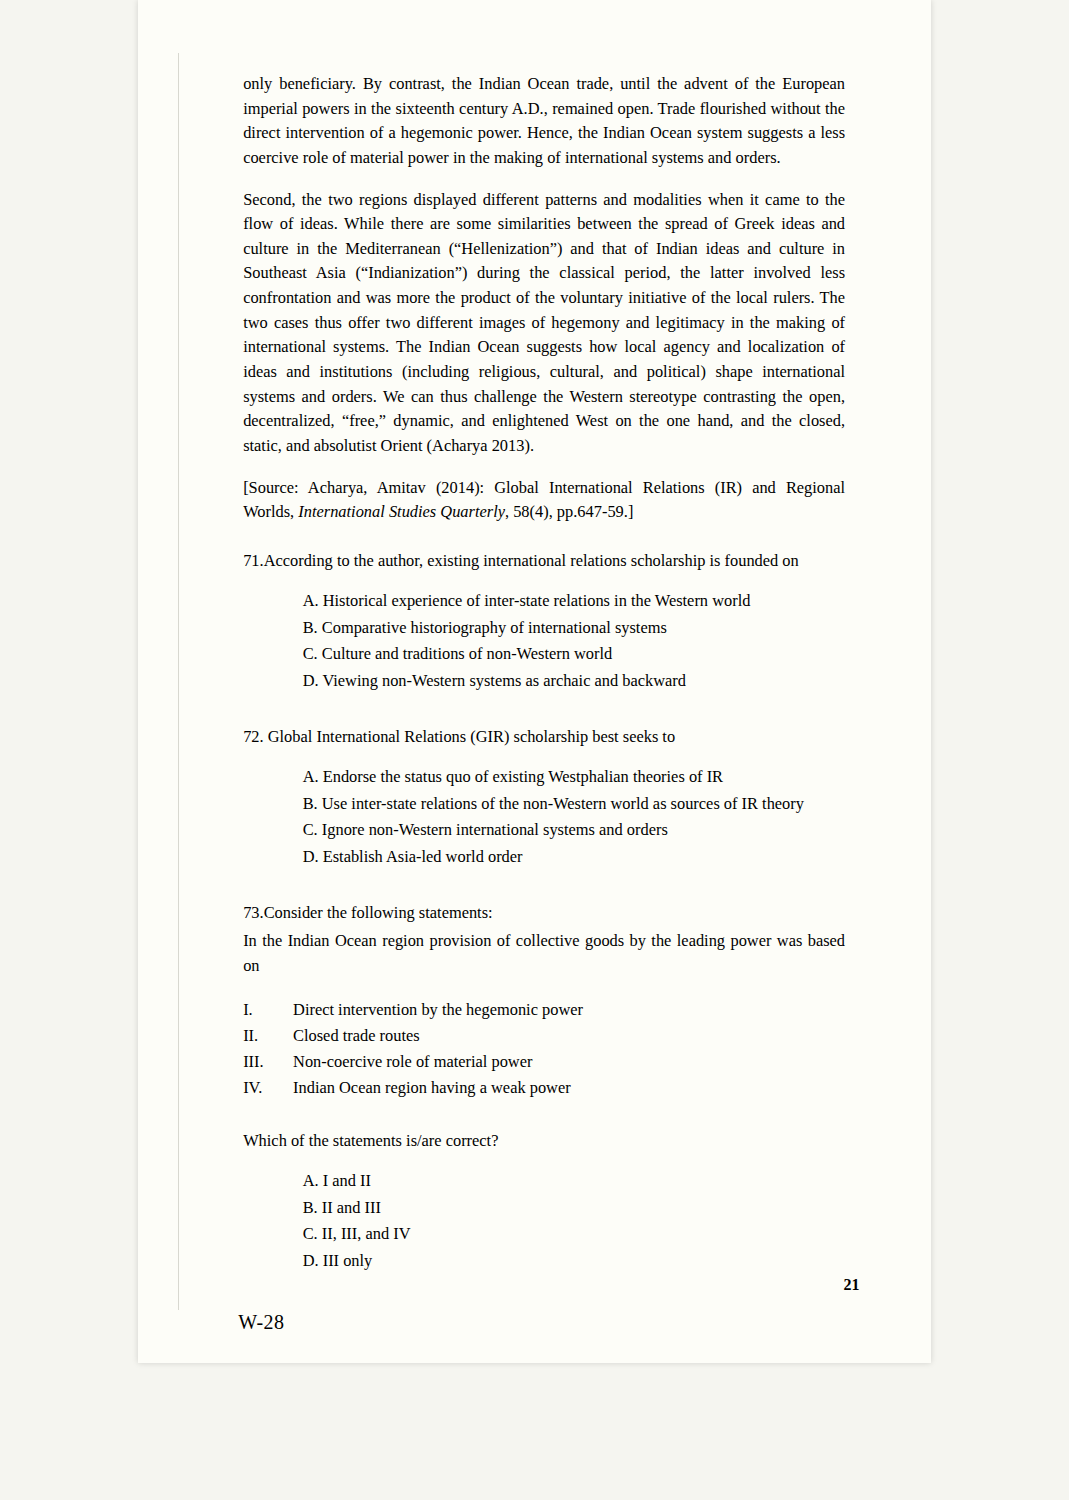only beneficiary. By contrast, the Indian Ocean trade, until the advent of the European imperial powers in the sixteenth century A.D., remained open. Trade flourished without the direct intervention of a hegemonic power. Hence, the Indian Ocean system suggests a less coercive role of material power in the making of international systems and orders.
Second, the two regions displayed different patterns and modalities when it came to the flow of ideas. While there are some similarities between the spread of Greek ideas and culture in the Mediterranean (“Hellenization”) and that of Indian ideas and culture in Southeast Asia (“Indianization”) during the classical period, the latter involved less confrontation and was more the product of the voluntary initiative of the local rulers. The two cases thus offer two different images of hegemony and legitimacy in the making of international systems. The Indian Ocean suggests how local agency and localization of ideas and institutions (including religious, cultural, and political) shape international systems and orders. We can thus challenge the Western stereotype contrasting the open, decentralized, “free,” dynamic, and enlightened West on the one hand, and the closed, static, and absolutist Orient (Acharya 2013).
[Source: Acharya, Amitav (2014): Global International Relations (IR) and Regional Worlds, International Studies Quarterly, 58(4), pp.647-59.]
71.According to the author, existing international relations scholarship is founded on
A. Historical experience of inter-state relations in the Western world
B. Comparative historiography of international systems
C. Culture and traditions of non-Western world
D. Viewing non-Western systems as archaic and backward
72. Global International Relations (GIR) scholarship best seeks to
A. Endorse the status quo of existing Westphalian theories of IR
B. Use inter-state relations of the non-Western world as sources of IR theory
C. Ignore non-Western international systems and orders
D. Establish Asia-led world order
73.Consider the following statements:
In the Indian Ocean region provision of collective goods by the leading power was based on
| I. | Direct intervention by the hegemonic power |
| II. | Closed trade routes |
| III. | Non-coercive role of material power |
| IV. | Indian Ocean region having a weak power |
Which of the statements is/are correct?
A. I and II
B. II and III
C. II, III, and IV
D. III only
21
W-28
==============================
**About this task:**
Set down the records again verbatim, with no pictures.

**Exercise solution:**
only beneficiary. By contrast, the Indian Ocean trade, until the advent of the European imperial powers in the sixteenth century A.D., remained open. Trade flourished without the direct intervention of a hegemonic power. Hence, the Indian Ocean system suggests a less coercive role of material power in the making of international systems and orders.
Second, the two regions displayed different patterns and modalities when it came to the flow of ideas. While there are some similarities between the spread of Greek ideas and culture in the Mediterranean (“Hellenization”) and that of Indian ideas and culture in Southeast Asia (“Indianization”) during the classical period, the latter involved less confrontation and was more the product of the voluntary initiative of the local rulers. The two cases thus offer two different images of hegemony and legitimacy in the making of international systems. The Indian Ocean suggests how local agency and localization of ideas and institutions (including religious, cultural, and political) shape international systems and orders. We can thus challenge the Western stereotype contrasting the open, decentralized, “free,” dynamic, and enlightened West on the one hand, and the closed, static, and absolutist Orient (Acharya 2013).
[Source: Acharya, Amitav (2014): Global International Relations (IR) and Regional Worlds, International Studies Quarterly, 58(4), pp.647-59.]
71.According to the author, existing international relations scholarship is founded on
A. Historical experience of inter-state relations in the Western world
B. Comparative historiography of international systems
C. Culture and traditions of non-Western world
D. Viewing non-Western systems as archaic and backward
72. Global International Relations (GIR) scholarship best seeks to
A. Endorse the status quo of existing Westphalian theories of IR
B. Use inter-state relations of the non-Western world as sources of IR theory
C. Ignore non-Western international systems and orders
D. Establish Asia-led world order
73.Consider the following statements:
In the Indian Ocean region provision of collective goods by the leading power was based on
| I. | Direct intervention by the hegemonic power |
| II. | Closed trade routes |
| III. | Non-coercive role of material power |
| IV. | Indian Ocean region having a weak power |
Which of the statements is/are correct?
A. I and II
B. II and III
C. II, III, and IV
D. III only
21
W-28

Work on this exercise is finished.